Pour illustrer ces aspects exprimés avec profondeur et justesse par les acteurs, le film esquisse formellement la notion de répétition en impliquant en creux celle de prédestination. Luke sentant la fin arriver préfère que son fils ne sache rien de lui, puisqu’il n’a pas eu le temps d’assumer sa paternité et de se racheter une conduite. D’un père absent nait un père absent. D’un motard chevronné, nait jeune adolescent qui prend la route. Les plans, les situations, les lieux, les actes, tout sera répété suivant les époques, les générations et les personnes, la route entre les pins symbolisant la vie et tout ce qu’on peut y voir (la fin, l’évasion, le recommencement…)

Les personnages et les acteurs font la force du film, parce qu’il s’agit d’un très bon casting et qu’il est question de contre-emplois (notamment pour Bradley Cooper et Eva Mendez loin de leurs rôles habituels) mais aussi parce que leurs personnages font écho à certains autres du paysage cinématographique. Pour Ryan Gosling, il est difficile de ne pas rapprocher son personnage de bad boy au cœur tendre de son personnage de Drive, mais on lit aussi les faux airs de Marlon Brando ou de James Dean dans les attitudes des personnages.

Chacun oscille entre le Bien et le Mal, jonglant avec sa dualité. Tâchant de faire les choix qui lui semble les meilleurs. Chacun dresse du même coup un portrait des archétypes américains plutôt convaincants.

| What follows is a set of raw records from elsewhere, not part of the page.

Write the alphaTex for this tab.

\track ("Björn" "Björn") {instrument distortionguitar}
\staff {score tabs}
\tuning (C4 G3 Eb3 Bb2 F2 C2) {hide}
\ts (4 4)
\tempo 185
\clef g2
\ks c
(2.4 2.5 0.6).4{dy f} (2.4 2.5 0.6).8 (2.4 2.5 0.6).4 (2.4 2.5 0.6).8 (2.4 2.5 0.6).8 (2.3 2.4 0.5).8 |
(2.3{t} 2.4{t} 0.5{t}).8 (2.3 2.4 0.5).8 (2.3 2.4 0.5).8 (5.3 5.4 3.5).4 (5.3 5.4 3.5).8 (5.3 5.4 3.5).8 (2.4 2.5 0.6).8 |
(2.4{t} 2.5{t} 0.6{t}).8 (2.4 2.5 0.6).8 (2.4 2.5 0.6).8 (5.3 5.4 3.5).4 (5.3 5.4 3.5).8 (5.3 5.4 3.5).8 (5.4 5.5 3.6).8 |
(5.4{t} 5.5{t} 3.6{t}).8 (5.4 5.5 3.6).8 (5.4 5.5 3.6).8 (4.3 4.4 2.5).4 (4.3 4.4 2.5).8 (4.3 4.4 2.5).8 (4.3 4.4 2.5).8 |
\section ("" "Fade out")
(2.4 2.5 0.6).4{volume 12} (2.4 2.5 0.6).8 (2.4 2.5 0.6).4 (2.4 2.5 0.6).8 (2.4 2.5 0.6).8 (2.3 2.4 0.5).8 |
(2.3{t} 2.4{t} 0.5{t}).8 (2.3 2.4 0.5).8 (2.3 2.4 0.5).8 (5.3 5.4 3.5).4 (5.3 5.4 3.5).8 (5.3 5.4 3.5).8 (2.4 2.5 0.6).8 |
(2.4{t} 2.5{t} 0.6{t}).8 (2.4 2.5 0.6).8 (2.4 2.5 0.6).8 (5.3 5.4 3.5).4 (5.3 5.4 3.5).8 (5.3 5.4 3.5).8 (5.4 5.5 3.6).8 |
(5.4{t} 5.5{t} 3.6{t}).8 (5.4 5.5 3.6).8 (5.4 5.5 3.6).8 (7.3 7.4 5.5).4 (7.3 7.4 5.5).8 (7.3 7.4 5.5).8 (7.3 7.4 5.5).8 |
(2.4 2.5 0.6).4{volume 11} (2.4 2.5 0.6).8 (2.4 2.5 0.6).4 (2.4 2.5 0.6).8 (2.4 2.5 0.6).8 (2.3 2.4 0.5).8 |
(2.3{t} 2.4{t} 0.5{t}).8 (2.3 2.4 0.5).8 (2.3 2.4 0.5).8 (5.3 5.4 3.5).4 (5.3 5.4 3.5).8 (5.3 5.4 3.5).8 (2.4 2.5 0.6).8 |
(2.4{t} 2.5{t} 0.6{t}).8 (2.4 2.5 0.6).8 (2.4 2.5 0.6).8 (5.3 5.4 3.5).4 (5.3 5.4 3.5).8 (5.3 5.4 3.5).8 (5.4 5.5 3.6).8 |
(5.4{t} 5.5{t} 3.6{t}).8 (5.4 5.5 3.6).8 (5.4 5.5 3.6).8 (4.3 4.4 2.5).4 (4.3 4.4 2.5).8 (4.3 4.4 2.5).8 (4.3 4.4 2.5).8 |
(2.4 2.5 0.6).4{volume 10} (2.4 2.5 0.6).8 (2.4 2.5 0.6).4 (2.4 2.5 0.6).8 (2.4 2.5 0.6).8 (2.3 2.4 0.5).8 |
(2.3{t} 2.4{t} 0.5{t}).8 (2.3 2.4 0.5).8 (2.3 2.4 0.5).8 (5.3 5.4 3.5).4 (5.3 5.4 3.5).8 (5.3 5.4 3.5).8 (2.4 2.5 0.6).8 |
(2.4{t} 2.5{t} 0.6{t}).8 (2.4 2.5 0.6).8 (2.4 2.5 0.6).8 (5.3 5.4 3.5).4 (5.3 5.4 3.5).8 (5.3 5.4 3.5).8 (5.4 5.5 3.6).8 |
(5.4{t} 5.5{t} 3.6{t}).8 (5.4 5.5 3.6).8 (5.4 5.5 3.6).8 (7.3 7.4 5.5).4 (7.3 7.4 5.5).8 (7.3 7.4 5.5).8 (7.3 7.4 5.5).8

Mais les références du film rappellent aussi la tradition du film noir américain des années 1950, ou les films de James Gray (en particulier « la nuit nous appartient ») qui développent également des thèmes invoqués ici. C’est sur ce point pourtant que le film m’a paru atteindre ses limites. Si le traitement de la paternité est juste, les autres histoires satellites sont déjà vues et revues et n’accrochent pas particulièrement l’attention, j’en attendais vraiment un peu plus.

Heureusement que la dernière partie du film vient rehausser l’ensemble, lui donner de l’intérêt et justifier la structure tripartite. La rencontre et la descendance de ses deux hommes qui s’affrontent, leurs valeurs respectives et leurs chemins de vie qui se creusent peu à peu, donnent du crédit à la conclusion et font voir autre choses que ces situations un peu trop prévisibles et déjà vues.

A voir :
The place beyond the pines, un film américain de Derek Cianfrance (2h20)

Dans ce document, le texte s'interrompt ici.